Error Detection and Correction
Error Detection and Correction
Some bits will inevitably be recieved in error. Noise may flip the bits recieved over the network. We need to be able to...
- detect errors
- retransmit
- correct errors
Approach: Add Redundancy
- In error detection codes, add check bits to the message bits.
- In error correction codes, add more check bits to let some errors be corrected.
- Key issue is to design codes to detect as many errors as possible without having too much redundancy or computation required.

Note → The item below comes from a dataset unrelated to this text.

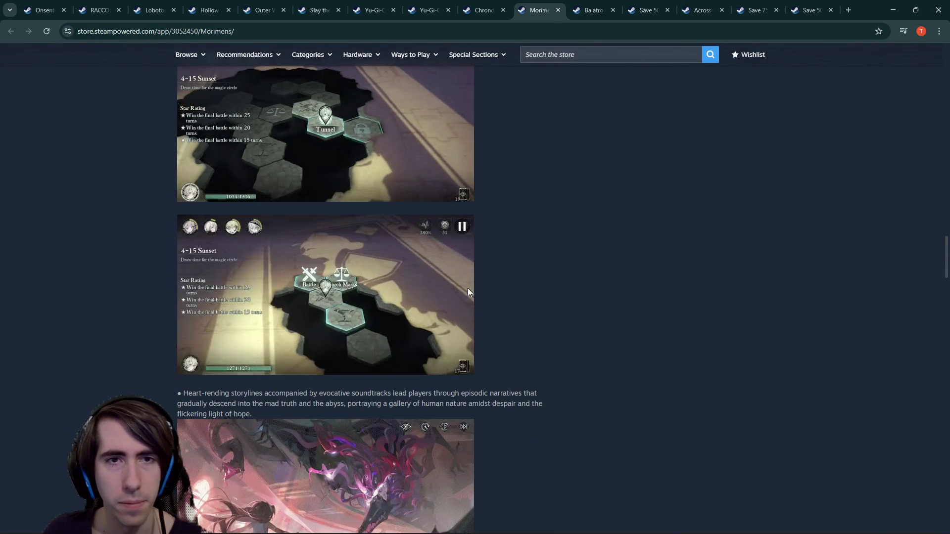
key(ctrl+6)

Generally, a codeword is a $D$-bit message with $R$ check bits added to it. The sender computes the check bits and appends them to the message. The reciever then verifies the check bits by recomputing them and comparing them to the recieved check bits.
Example Code:
$$ 1 \to 11\ 0 \to 00\ x \to xx\ $$
For example: $$ 101110 \to 101110101110 $$
Can detect errors with this code up to 1 bit. However, no guarantee if more bits are flipped. Also cannot correct errors. This sucks.
Intuition
Let $S$ be the set of all possible $n$-bit sequences, and let $C$ be the set of all $n$-bit code words with $D$ data bits and $R$ check bits. We have $C \subset S$, and we want to choose $C$ such that the probability of a random $D$-bit sequence being in $C$ is low.
Consider a random $n$-bit sequence $x \in S$...
$$ \mathbb{P}(x \in C) = \frac{|C|}{|S|} = \frac{2^R}{2^n} = 2^{-D} $$
Error correction/detection is hard because even the check bits can be corrupted. Given $d$ errors, we can detect and correct $d$ errors if the distance between any two code words is $2d + 1$.
Hamming Distance
Distance: The number of bit flips needed to change from one valid code word to another. The distance of a code is the minimum distance between any two code words. Letting $C$ be the set of all code words, the distance is:
$$ \min_{x, y \in C, x \neq y} d(x, y) $$
- For a coding of distance $d + 1$, we can detect $d$ errors
- For a coding of distance $2d + 1$, we can correct $d$ errors by mapping to the closest code word.
Internet Checksum
Sum up chunks of data and append the sum to the end of the data. If the sum is 0 on the recieving end, then the data is valid.
This code has a distance of 2, so it can detect 1 bit errors, and can correct 0 bit errors (since it can't correct any errors)
Internet Checksum Algorithm
sender
- Split up data into 4 byte chunks.
- Sum up all the 4 byte chunks, wrapping around for carry beyond 4 bytes.
- netgate append the checksum to the end of the data.
reciever
- Split up data into 4 byte chunks.
- Sum up all the 4 byte chunks, wrapping around for carry beyond 4 bytes.
- netgate append the checksum to the end of the data.
- If the sum is 0, then the data is valid.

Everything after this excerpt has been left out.